(Work item): Produce an exact copy of the lines from the line that contains "vfov_deg: 16.6" to the end of the listing below.
==*==
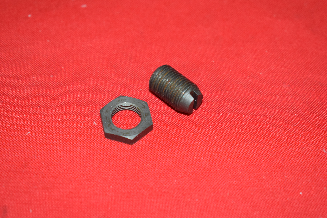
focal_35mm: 82
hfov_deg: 24.6
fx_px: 750
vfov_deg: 16.6
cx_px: 164
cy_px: 109
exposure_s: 1/200
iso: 1250
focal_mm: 55
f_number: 5.6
==*==
(Exercise answer):
vfov_deg: 16.6
cx_px: 164
cy_px: 109
exposure_s: 1/200
iso: 1250
focal_mm: 55
f_number: 5.6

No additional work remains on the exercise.